_Input data:_
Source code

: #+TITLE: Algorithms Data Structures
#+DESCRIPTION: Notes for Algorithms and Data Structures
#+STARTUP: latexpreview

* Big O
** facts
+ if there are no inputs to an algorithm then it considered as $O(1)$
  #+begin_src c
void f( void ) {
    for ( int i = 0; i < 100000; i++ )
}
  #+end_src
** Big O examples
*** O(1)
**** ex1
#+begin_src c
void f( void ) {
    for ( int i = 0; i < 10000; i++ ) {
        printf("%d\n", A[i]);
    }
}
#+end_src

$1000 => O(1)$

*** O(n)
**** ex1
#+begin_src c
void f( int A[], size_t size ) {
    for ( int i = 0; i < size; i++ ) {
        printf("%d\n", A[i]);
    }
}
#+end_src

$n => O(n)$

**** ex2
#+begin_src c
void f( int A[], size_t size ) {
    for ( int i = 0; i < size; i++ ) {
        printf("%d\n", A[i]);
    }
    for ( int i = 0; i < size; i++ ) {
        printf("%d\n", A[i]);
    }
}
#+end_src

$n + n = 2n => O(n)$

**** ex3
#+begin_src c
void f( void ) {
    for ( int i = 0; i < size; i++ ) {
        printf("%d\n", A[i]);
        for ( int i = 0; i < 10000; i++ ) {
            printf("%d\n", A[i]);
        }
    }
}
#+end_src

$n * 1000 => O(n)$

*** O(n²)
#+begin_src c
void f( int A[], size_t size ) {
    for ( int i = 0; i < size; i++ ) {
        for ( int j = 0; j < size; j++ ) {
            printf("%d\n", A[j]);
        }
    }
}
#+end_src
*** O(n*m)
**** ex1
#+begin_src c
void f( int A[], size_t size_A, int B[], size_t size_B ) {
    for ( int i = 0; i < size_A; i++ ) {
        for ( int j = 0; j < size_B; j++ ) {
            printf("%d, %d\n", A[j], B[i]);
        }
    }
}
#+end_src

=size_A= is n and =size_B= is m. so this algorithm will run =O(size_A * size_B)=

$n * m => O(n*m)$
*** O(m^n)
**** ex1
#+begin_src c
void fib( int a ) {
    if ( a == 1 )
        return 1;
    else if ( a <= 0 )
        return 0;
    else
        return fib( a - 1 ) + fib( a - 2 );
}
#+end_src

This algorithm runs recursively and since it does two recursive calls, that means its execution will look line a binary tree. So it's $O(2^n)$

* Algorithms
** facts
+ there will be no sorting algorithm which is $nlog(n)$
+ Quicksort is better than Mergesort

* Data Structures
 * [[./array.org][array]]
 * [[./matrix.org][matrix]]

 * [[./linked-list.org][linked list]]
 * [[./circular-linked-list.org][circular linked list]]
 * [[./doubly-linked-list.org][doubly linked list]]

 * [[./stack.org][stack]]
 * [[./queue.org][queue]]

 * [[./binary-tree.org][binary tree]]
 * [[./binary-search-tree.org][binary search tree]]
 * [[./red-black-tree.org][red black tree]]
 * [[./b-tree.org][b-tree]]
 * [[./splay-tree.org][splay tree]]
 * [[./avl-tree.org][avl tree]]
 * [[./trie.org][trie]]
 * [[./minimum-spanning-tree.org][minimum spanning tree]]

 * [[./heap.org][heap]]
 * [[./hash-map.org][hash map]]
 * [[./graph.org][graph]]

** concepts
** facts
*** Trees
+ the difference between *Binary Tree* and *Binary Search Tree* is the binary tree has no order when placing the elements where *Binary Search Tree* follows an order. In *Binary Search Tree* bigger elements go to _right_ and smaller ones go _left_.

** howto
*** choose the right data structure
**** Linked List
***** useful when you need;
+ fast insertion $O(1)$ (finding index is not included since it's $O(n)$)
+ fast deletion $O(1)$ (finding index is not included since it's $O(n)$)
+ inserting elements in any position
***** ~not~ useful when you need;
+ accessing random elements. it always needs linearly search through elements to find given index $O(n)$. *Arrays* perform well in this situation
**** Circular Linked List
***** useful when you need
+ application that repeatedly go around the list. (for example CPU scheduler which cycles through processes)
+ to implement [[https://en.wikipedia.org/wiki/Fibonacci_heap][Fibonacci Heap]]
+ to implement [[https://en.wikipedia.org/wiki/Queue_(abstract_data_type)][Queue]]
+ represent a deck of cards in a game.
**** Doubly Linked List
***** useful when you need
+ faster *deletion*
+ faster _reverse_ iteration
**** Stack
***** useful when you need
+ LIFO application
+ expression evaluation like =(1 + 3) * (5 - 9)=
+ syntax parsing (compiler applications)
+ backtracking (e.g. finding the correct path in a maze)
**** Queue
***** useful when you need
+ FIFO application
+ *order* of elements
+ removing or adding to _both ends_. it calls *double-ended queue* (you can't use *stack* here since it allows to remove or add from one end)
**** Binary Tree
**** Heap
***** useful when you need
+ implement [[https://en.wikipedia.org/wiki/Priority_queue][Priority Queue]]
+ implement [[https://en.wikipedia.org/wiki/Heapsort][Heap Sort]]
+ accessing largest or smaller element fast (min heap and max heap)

_Request:_
Retype the listing above, exactly and in full.

_Response to this exercise:_
Source code

: #+TITLE: Algorithms Data Structures
#+DESCRIPTION: Notes for Algorithms and Data Structures
#+STARTUP: latexpreview

* Big O
** facts
+ if there are no inputs to an algorithm then it considered as $O(1)$
  #+begin_src c
void f( void ) {
    for ( int i = 0; i < 100000; i++ )
}
  #+end_src
** Big O examples
*** O(1)
**** ex1
#+begin_src c
void f( void ) {
    for ( int i = 0; i < 10000; i++ ) {
        printf("%d\n", A[i]);
    }
}
#+end_src

$1000 => O(1)$

*** O(n)
**** ex1
#+begin_src c
void f( int A[], size_t size ) {
    for ( int i = 0; i < size; i++ ) {
        printf("%d\n", A[i]);
    }
}
#+end_src

$n => O(n)$

**** ex2
#+begin_src c
void f( int A[], size_t size ) {
    for ( int i = 0; i < size; i++ ) {
        printf("%d\n", A[i]);
    }
    for ( int i = 0; i < size; i++ ) {
        printf("%d\n", A[i]);
    }
}
#+end_src

$n + n = 2n => O(n)$

**** ex3
#+begin_src c
void f( void ) {
    for ( int i = 0; i < size; i++ ) {
        printf("%d\n", A[i]);
        for ( int i = 0; i < 10000; i++ ) {
            printf("%d\n", A[i]);
        }
    }
}
#+end_src

$n * 1000 => O(n)$

*** O(n²)
#+begin_src c
void f( int A[], size_t size ) {
    for ( int i = 0; i < size; i++ ) {
        for ( int j = 0; j < size; j++ ) {
            printf("%d\n", A[j]);
        }
    }
}
#+end_src
*** O(n*m)
**** ex1
#+begin_src c
void f( int A[], size_t size_A, int B[], size_t size_B ) {
    for ( int i = 0; i < size_A; i++ ) {
        for ( int j = 0; j < size_B; j++ ) {
            printf("%d, %d\n", A[j], B[i]);
        }
    }
}
#+end_src

=size_A= is n and =size_B= is m. so this algorithm will run =O(size_A * size_B)=

$n * m => O(n*m)$
*** O(m^n)
**** ex1
#+begin_src c
void fib( int a ) {
    if ( a == 1 )
        return 1;
    else if ( a <= 0 )
        return 0;
    else
        return fib( a - 1 ) + fib( a - 2 );
}
#+end_src

This algorithm runs recursively and since it does two recursive calls, that means its execution will look line a binary tree. So it's $O(2^n)$

* Algorithms
** facts
+ there will be no sorting algorithm which is $nlog(n)$
+ Quicksort is better than Mergesort

* Data Structures
 * [[./array.org][array]]
 * [[./matrix.org][matrix]]

 * [[./linked-list.org][linked list]]
 * [[./circular-linked-list.org][circular linked list]]
 * [[./doubly-linked-list.org][doubly linked list]]

 * [[./stack.org][stack]]
 * [[./queue.org][queue]]

 * [[./binary-tree.org][binary tree]]
 * [[./binary-search-tree.org][binary search tree]]
 * [[./red-black-tree.org][red black tree]]
 * [[./b-tree.org][b-tree]]
 * [[./splay-tree.org][splay tree]]
 * [[./avl-tree.org][avl tree]]
 * [[./trie.org][trie]]
 * [[./minimum-spanning-tree.org][minimum spanning tree]]

 * [[./heap.org][heap]]
 * [[./hash-map.org][hash map]]
 * [[./graph.org][graph]]

** concepts
** facts
*** Trees
+ the difference between *Binary Tree* and *Binary Search Tree* is the binary tree has no order when placing the elements where *Binary Search Tree* follows an order. In *Binary Search Tree* bigger elements go to _right_ and smaller ones go _left_.

** howto
*** choose the right data structure
**** Linked List
***** useful when you need;
+ fast insertion $O(1)$ (finding index is not included since it's $O(n)$)
+ fast deletion $O(1)$ (finding index is not included since it's $O(n)$)
+ inserting elements in any position
***** ~not~ useful when you need;
+ accessing random elements. it always needs linearly search through elements to find given index $O(n)$. *Arrays* perform well in this situation
**** Circular Linked List
***** useful when you need
+ application that repeatedly go around the list. (for example CPU scheduler which cycles through processes)
+ to implement [[https://en.wikipedia.org/wiki/Fibonacci_heap][Fibonacci Heap]]
+ to implement [[https://en.wikipedia.org/wiki/Queue_(abstract_data_type)][Queue]]
+ represent a deck of cards in a game.
**** Doubly Linked List
***** useful when you need
+ faster *deletion*
+ faster _reverse_ iteration
**** Stack
***** useful when you need
+ LIFO application
+ expression evaluation like =(1 + 3) * (5 - 9)=
+ syntax parsing (compiler applications)
+ backtracking (e.g. finding the correct path in a maze)
**** Queue
***** useful when you need
+ FIFO application
+ *order* of elements
+ removing or adding to _both ends_. it calls *double-ended queue* (you can't use *stack* here since it allows to remove or add from one end)
**** Binary Tree
**** Heap
***** useful when you need
+ implement [[https://en.wikipedia.org/wiki/Priority_queue][Priority Queue]]
+ implement [[https://en.wikipedia.org/wiki/Heapsort][Heap Sort]]
+ accessing largest or smaller element fast (min heap and max heap)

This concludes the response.